*** Block opens ***

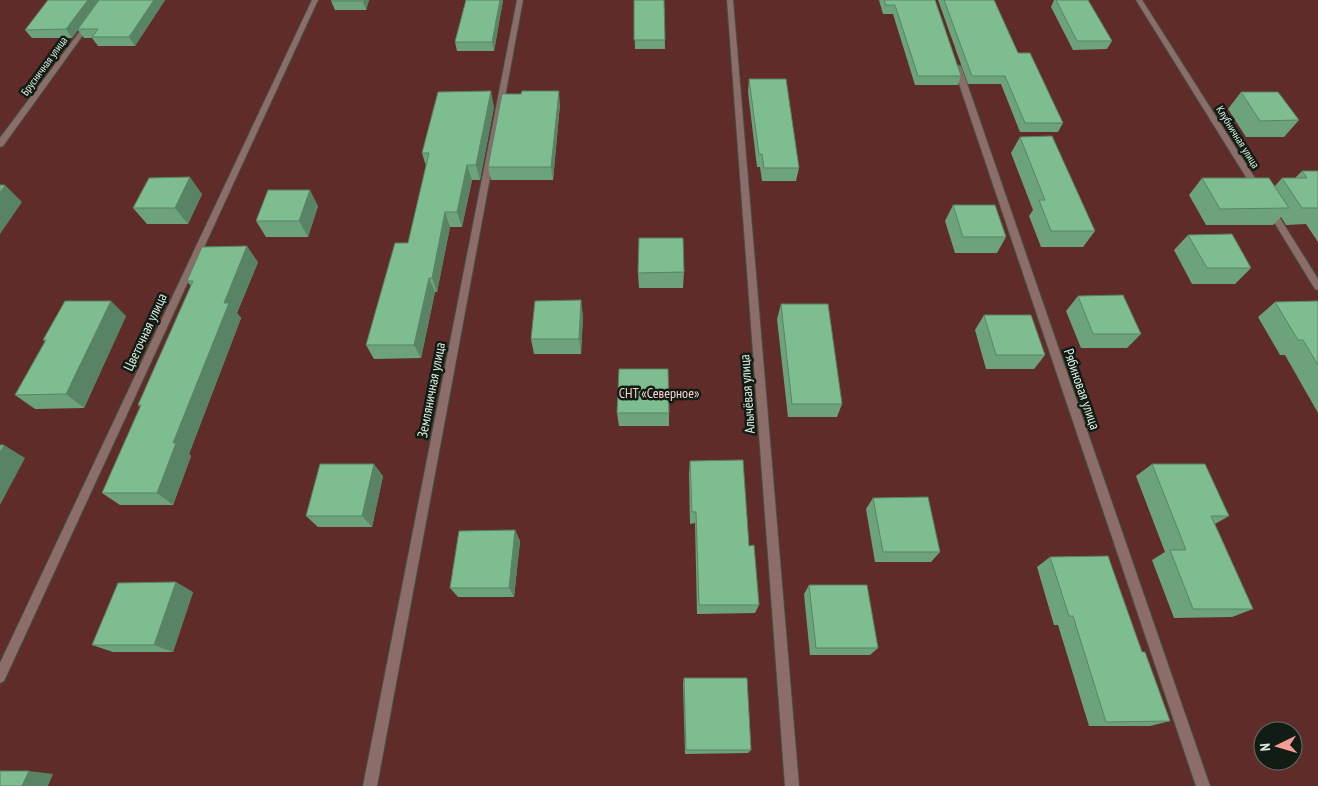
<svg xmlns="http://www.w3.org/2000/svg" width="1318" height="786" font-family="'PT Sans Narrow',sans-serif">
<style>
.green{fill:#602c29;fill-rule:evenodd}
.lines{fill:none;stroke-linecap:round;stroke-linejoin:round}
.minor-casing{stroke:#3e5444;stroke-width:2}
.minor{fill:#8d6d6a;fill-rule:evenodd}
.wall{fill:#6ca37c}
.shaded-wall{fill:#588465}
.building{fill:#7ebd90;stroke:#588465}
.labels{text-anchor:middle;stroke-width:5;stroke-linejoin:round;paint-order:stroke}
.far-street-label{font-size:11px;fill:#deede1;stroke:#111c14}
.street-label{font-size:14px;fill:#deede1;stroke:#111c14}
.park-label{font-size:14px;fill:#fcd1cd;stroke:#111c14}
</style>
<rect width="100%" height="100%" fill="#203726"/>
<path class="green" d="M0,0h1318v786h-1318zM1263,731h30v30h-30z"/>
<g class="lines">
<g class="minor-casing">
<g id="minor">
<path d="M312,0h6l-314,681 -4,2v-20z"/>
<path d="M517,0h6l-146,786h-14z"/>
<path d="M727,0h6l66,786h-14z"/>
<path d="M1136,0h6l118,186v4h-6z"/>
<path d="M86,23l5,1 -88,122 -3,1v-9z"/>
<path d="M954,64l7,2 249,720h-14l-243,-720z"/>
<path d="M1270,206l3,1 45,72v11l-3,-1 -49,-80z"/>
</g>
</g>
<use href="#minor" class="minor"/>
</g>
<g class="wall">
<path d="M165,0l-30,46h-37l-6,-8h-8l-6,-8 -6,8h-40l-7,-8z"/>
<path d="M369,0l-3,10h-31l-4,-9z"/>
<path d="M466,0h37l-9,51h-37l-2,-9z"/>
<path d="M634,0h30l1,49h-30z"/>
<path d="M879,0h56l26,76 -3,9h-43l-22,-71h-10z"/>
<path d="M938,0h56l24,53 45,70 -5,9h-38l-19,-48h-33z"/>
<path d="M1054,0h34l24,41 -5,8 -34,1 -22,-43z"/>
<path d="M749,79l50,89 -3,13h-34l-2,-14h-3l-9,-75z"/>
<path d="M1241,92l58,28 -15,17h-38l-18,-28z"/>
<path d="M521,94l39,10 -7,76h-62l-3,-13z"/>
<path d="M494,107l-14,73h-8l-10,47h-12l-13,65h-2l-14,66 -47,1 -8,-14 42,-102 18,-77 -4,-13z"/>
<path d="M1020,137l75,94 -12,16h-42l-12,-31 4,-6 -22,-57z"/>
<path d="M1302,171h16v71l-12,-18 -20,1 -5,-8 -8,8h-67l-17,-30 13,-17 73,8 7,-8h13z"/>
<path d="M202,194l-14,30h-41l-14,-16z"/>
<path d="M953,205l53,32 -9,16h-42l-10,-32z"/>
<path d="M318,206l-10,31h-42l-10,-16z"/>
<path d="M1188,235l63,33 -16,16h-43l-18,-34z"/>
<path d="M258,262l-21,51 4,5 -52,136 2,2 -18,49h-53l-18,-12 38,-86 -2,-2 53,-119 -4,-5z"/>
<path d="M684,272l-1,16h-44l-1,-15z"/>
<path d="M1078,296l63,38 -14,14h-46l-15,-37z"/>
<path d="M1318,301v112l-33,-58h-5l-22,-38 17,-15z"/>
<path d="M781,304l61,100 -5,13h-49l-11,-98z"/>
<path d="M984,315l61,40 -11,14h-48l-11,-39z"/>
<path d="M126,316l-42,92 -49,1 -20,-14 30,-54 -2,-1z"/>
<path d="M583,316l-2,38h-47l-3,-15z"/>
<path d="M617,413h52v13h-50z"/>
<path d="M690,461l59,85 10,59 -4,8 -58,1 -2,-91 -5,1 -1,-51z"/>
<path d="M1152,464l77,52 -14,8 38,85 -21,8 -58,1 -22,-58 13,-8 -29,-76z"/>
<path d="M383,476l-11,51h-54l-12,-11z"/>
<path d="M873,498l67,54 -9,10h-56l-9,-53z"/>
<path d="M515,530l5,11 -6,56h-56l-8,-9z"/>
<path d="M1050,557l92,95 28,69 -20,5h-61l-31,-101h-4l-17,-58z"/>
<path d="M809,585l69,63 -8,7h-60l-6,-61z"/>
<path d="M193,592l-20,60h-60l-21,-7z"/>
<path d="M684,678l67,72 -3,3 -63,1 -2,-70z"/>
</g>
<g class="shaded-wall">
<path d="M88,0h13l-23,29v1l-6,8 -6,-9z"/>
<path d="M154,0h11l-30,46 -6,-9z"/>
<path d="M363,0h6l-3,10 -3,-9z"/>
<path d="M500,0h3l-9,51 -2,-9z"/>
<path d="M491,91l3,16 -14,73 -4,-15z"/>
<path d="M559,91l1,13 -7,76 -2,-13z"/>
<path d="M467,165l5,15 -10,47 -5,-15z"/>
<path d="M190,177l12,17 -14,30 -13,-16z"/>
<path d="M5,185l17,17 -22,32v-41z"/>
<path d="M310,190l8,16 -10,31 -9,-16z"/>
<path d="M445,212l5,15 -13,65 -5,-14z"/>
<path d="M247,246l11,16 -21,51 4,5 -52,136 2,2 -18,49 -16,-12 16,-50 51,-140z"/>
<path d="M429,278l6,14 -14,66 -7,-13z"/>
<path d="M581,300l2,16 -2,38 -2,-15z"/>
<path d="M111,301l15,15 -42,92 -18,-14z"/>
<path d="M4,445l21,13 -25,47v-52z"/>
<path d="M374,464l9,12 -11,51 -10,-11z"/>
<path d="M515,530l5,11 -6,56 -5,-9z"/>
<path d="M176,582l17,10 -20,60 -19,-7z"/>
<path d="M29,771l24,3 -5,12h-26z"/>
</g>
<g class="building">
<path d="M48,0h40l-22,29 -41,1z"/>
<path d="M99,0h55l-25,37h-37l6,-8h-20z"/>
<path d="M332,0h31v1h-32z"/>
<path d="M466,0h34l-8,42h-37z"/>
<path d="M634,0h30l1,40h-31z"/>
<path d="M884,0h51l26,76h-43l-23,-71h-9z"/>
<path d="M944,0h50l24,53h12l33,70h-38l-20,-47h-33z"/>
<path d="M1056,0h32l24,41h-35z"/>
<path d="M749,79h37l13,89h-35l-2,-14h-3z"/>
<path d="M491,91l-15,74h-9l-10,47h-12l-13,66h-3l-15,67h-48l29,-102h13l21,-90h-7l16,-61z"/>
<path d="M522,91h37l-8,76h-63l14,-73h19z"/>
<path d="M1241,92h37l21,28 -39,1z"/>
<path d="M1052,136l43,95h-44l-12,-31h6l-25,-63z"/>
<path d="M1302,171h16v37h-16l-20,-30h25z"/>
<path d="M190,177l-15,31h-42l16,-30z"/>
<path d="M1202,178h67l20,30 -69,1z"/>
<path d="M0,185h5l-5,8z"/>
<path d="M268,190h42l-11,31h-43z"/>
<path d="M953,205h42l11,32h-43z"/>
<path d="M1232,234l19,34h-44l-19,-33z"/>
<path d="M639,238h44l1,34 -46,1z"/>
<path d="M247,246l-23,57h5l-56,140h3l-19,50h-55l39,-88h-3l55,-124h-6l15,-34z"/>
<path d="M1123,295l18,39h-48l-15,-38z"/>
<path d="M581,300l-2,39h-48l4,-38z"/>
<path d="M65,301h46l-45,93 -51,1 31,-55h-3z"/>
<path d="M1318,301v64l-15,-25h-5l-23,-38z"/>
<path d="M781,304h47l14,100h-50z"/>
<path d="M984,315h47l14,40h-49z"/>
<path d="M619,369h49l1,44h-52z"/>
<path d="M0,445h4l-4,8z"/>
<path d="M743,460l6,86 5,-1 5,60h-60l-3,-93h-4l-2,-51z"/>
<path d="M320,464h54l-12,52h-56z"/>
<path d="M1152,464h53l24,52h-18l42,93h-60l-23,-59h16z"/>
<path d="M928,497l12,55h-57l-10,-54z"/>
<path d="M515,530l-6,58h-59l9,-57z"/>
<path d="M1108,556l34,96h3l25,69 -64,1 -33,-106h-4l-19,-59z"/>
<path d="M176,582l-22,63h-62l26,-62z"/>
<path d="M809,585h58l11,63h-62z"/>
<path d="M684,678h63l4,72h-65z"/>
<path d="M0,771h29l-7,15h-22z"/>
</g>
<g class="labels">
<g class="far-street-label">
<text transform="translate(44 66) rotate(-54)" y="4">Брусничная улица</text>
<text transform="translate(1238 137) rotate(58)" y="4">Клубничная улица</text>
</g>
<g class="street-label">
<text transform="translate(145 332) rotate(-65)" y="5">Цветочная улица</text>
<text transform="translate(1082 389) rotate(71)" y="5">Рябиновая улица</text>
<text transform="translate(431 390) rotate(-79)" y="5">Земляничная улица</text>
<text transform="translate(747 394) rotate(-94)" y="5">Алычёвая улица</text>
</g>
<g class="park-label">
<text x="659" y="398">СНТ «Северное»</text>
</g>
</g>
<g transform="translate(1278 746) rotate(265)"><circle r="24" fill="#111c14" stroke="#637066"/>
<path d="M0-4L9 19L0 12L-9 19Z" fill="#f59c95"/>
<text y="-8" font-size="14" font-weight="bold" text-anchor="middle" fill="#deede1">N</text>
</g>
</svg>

*** Block closes ***

_Task item_
Scan the records for the string "green" and report each line where it occurs.

_Solution_
.green{fill:#602c29;fill-rule:evenodd}
<path class="green" d="M0,0h1318v786h-1318zM1263,731h30v30h-30z"/>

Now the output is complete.